Martin Furr, DVM, PhD, Dipl. ACVIM, a professor and Adelaide C. Riggs Chair in Equine Medicine at Virginia Tech’s Marion duPont Scott Equine Medical Center, described a preliminary study evaluating the effects of using Pediococcus acidilactici and Saccharomyces boulardii-based probiotics in horses.
Probiotics are a subtype of immunomodulators, which are substances designed to enhance the body’s defense mechanisms. Manufacturers market these nutritional supplements to support and protect the gastrointestinal (GI) system in a variety of mammals, including horses. Furr said that while probiotics’ mechanism of action remains “poorly described,” existing research suggests they can (when consumed appropriately) have a number of beneficial effects on animals’ immune system and/or GI tract function, including:
- Reducing or preventing pathogenic (disease-causing) organisms from adhering to enterocytes (cells lining the intestines) via specific secreted factors;
- Preventing pathogenic organisms from adhering to enterocytes via competitive colonization;
- Secreting microbial compounds;
- Secreting products that degrade bacterial toxins;
- Stimulating immune responses through interaction with immune cells in the GI tract; or
- Enhancing GI barrier function.
Furr said some scientists have suggested that, to be as effective as possible, the organisms in probiotics should be host-specific so they have a greater chance at surviving in and colonizing the gastrointestinal tract.

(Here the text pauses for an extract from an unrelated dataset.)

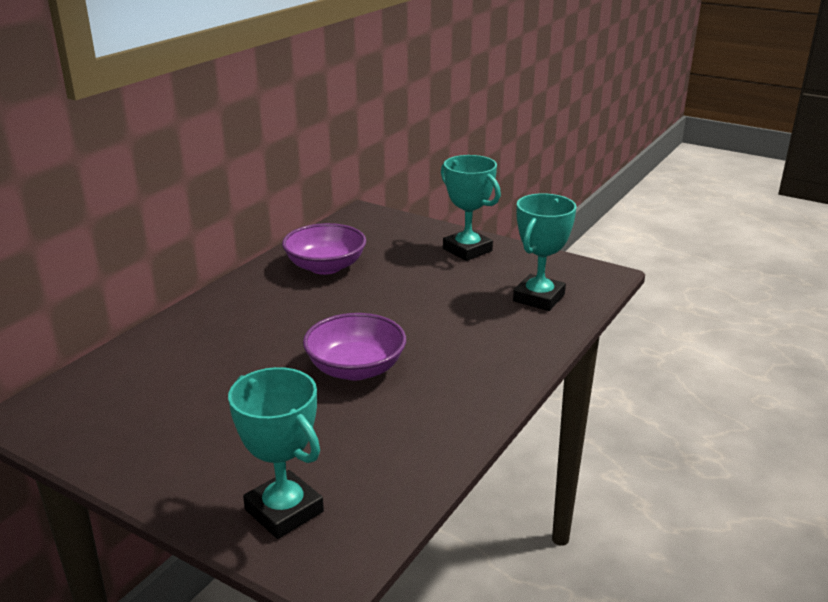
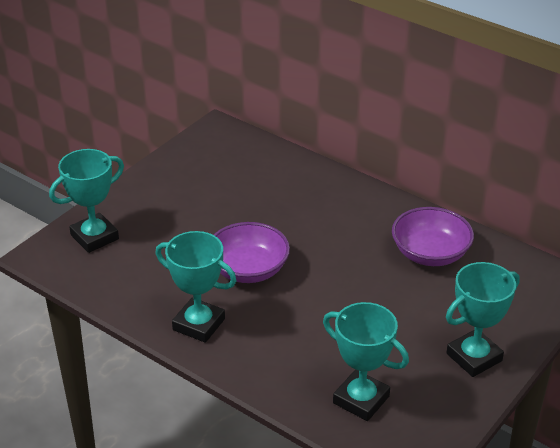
camera: 95 degrees right, 10 degrees up
(458, 396) = (199, 324): none -> turquoise trophy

Scientists began exploring probiotic use in horses several years ago, Furr said; however, researchers are still working to understand which organisms are best suited for equine use. One study Furr cited evaluated the effects of Lactobacillus pentosus WE7 on foals with diarrhea; unfortunately, he said, the product actually appeared to increase the incidence and severity of the foals' diarrhea.
Another study evaluated two probiotic pastes containing "various combinations" of L. acidophilus, L. faecium, L. casei, L. plantarum, and Streptococcus faecium; neither paste had any effect on salmonella shedding in horses admitted to an equine hospital for colic, he said.
Moving forward, Furr said that scientists have investigated P. acidilactici and S. boulardii use as probiotics in other species and have achieved favorable results. P. acidilactici is a fermentative bacterium known to colonize many species' digestive tracts. S. boulardii, a nonpathogenic type of yeast, has been used to treat diarrhea in humans for many years, he said.
He said scientists have investigated using P. acidilactici and S. boulardii as probiotics in other species with favorable results. Researchers have also studied P. acidilactici and S. boulardii in horses, although not extensively. In one study of horses with naturally occurring diarrhea, Furr said, S. boulardii appeared to reduce the median number of days the horse had diarrhea from seven to five. And Furr said researchers performing a preliminary clinical study of a small number of horses reported nonspecific health effects, including improved fecal consistency.
Armed with this information, Furr and colleagues decided to test the effects of P. acidilactici and S. boulardii on equine immune function parameters. Furr said their in vitro (in the lab) results demonstrated that a particular type of white blood cell found in horses responded to the probiotic organisms’ secretion products.
Next, Furr said, the team employed 12 horses to test the same probiotic combination in vivo (in the live horse) for 72 days. He said that he and colleagues “observed effects on some specific factors of immune function response. Understanding in which clinical conditions these effects might be most useful is the next important step.”
Furr said he and colleagues are trying to put together additional studies and are specifically interested in examining the organisms’ effects on parasite clearance. In the meantime, however, he offered some advice for owners: “In general, it appears that the available probiotic compounds are safe and unlikely to cause any problems; however, it remains unclear how useful they are overall. Further, the term ‘probiotic’ is very general, and there is likely to be a lot of difference between various products which use different organisms.
“Probiotics are not replacements for vaccinations, antibiotics, and dewormers when appropriate, or good veterinary advice,” Furr stressed.
Disclaimer: Seek the advice of a qualified veterinarian before proceeding with any diagnosis, treatment, or therapy.